Tandoor comes with quite a complex deployment and more importantly the recipe data is stored in an SQL database. Even though there are many exporters to different file formats it makes securing the data already more complex. Cooklang, on the other hand, is just a specification for markup of recipe files that applications can build on.
A pattern that that has proven itself more and more in my setup is just using standardized files as data storage and keeping the application separate from that:
- Notes: Markdown Files + Obsidian
- Music: Audio Files + Symfonium
- Recipes: Cooklang Files + Cookcli
- Blog: Markdown Files + Hugo
Because the data consists of simple files, using proprietary apps has become totally fine. If the format is standardized and somewhat popular, I can just exchange the app. Any cloud storage tool like Nextcloud or Google Drive can handle the Backup and distribution of the data across devices.
For Cooklang, the only complex part was the sidecar for fetching data from Nextcloud. Originally, I planned to write an exporter for Tandoor but that turned out to be more of a challenge than I was up for.

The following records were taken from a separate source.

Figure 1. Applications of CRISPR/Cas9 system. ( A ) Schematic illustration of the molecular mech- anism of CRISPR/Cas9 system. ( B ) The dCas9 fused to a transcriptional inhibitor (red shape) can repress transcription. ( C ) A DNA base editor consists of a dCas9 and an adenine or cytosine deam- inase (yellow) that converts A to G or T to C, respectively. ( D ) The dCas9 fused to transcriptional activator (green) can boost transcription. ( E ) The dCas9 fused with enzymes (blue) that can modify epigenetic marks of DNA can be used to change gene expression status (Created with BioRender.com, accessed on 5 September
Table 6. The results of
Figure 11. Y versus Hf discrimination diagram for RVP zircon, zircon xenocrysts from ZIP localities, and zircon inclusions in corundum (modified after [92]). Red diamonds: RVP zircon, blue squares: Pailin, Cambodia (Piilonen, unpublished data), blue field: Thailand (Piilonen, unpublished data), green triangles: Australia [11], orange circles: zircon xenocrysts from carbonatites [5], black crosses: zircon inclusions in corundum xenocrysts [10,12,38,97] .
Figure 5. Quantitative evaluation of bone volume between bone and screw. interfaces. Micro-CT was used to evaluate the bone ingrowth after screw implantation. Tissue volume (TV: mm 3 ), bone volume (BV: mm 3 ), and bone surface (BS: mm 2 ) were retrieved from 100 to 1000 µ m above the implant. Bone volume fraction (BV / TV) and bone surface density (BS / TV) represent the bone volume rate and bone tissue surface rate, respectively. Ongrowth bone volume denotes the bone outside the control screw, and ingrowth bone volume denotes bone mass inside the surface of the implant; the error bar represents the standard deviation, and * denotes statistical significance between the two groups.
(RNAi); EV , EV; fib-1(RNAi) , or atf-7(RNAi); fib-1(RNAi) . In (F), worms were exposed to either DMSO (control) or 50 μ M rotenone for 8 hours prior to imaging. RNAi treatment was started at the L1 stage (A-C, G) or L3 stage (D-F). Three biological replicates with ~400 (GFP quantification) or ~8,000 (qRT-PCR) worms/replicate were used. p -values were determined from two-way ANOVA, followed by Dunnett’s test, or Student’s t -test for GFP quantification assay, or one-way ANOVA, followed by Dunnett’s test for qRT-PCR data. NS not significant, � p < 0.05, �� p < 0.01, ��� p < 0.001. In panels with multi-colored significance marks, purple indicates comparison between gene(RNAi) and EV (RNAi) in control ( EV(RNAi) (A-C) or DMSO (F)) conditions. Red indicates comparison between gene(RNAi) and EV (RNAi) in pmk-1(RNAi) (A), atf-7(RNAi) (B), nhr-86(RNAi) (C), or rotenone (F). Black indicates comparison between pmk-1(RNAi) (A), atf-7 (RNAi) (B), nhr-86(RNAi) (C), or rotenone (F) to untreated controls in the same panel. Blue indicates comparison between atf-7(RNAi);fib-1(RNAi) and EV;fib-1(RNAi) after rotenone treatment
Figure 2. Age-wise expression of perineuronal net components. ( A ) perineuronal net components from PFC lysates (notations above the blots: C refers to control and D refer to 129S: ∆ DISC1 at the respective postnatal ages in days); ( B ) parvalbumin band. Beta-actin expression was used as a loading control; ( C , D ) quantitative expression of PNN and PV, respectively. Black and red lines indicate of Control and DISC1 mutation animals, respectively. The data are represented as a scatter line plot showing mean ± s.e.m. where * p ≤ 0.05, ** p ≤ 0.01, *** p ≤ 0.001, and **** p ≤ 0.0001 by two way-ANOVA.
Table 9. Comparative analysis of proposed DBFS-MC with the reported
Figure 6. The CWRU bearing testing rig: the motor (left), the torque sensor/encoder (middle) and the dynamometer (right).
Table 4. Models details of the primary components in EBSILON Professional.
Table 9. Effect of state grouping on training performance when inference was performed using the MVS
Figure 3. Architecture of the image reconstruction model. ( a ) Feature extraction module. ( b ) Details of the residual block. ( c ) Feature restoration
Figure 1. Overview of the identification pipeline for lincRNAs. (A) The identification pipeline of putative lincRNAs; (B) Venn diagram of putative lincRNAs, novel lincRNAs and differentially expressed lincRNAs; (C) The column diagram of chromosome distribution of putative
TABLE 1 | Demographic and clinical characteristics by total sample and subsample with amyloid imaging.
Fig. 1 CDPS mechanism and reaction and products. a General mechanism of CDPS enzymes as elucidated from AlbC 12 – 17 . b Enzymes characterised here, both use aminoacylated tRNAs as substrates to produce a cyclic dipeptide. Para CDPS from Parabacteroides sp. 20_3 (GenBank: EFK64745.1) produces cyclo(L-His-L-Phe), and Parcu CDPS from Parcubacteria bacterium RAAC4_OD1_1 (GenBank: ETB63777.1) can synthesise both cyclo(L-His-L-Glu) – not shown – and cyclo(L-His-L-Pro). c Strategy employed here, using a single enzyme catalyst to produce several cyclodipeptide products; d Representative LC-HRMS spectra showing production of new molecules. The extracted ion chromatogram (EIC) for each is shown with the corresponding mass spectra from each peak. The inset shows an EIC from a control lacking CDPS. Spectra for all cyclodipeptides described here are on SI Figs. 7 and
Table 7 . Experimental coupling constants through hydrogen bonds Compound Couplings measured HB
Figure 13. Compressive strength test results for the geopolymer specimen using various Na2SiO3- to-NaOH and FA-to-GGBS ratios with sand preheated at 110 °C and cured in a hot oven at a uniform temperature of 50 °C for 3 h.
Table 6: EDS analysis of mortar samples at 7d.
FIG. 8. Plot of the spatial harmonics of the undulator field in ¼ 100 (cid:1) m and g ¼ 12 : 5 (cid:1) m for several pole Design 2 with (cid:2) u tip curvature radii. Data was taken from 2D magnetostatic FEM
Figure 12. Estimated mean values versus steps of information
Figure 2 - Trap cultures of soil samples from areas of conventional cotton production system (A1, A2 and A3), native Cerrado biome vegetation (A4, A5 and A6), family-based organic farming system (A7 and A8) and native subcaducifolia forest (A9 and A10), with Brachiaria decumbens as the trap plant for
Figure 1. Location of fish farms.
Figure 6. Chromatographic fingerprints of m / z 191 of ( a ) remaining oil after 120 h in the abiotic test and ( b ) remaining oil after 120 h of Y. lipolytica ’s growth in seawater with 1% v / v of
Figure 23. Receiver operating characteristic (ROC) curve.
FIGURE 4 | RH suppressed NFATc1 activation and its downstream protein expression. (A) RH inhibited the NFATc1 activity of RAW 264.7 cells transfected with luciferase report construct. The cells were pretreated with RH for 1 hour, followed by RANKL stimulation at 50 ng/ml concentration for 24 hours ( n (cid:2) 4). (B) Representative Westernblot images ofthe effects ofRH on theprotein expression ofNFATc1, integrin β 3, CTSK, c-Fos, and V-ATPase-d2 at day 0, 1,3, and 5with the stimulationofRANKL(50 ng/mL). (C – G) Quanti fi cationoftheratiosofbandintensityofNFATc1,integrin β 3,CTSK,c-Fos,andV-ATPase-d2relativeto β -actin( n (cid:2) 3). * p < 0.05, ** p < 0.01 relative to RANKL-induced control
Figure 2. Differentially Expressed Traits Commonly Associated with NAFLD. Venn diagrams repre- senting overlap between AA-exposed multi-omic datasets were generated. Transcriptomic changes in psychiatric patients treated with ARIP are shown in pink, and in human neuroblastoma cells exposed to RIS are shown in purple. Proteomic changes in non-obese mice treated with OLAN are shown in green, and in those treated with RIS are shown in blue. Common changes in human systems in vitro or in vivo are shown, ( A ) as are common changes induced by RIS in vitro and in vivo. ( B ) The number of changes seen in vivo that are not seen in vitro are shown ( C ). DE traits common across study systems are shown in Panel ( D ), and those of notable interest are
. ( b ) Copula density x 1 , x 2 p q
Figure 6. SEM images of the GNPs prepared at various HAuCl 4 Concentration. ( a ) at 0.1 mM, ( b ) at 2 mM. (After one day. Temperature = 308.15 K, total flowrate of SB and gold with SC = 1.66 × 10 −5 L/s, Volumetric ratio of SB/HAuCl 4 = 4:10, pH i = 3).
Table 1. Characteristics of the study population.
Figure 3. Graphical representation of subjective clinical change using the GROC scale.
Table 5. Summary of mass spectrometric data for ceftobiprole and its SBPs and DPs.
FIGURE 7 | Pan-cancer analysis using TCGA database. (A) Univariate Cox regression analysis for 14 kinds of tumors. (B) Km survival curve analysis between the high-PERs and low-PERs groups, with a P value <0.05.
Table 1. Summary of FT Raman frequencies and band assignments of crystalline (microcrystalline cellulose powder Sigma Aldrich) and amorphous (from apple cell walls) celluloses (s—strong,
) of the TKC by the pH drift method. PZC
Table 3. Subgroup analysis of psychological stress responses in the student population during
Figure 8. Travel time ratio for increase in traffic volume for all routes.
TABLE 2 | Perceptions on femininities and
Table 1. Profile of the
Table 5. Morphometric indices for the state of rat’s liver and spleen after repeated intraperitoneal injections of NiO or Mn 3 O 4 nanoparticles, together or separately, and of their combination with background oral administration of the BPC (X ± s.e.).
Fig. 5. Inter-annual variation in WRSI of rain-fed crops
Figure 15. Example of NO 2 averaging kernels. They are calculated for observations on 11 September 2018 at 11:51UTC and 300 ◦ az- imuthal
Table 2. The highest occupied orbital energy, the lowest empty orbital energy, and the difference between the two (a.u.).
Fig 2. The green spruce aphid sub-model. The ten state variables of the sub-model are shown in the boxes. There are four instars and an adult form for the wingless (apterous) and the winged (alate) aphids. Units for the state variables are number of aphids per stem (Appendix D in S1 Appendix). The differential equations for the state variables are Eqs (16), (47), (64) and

I decided to be lazy and let an LLM do the heavy lifting:
PYTHON
# /// script
# requires-python = ">=3.12"
# dependencies = [
# "google-genai"
# ]
# ///
import argparse
import glob
import json
import os
import shutil
from google import genai
def convert_name_to_filename(recipe_name: str) -> str:
return recipe_name.lower().replace(" ", "-").replace("'", "")
def convert_to_cooklang(client, orig_recipe: dict) -> str:
return client.models.generate_content(
model="gemini-3-flash-preview", contents=f"""
Please translate into Cooklang. Make sure the meta information in the header uses this format:
---
title: "A recipe title"
source: "A cool cook book"
author: "Jamie Oliver"
---
In case the recipe is in English, please translate it into German and convert the units to metric as well.
{orig_recipe}
"""
).text
def main() -> None:
parser = argparse.ArgumentParser()
parser.add_argument("in_dir", type=str)
parser.add_argument("out_dir", type=str)
args = parser.parse_args()
client = genai.Client()
if not os.path.exists(args.out_dir):
print(f"{args.out_dir} does not exist, creating...")
os.makedirs(args.out_dir)
for dir in os.listdir(args.in_dir):
orig_recipe = ""
with open(os.path.join(args.in_dir, dir, "recipe.json"), "r") as fp:
orig_recipe = json.load(fp)
print(f"Converting {orig_recipe["name"]}...")
base_filename = convert_name_to_filename(orig_recipe["name"])
for file in glob.glob(os.path.join(args.in_dir, dir, "image.*")):
suffix = file.split(".", -1)[1]
new_thumbnail_filename = f"{base_filename}.{suffix}"
new_recipe_path = os.path.join(
args.out_dir, new_thumbnail_filename
)
shutil.copy(file, new_recipe_path)
recipe_content = convert_to_cooklang(client, orig_recipe)
with open(os.path.join(args.out_dir, f"{base_filename}.cook"), "w") as new_recipe:
new_recipe.writelines(recipe_content)
if __name__ == "__main__":
main()Software projects are often fast paced and short lived. On my not quite so long IT journey I have already experienced software projects becoming abandoned while relying on them. Knowing the underlying data of music, playlists, recipes, … is just plain standardized files gives me peace of mind: This is a solution I can rely on for the rest of my life.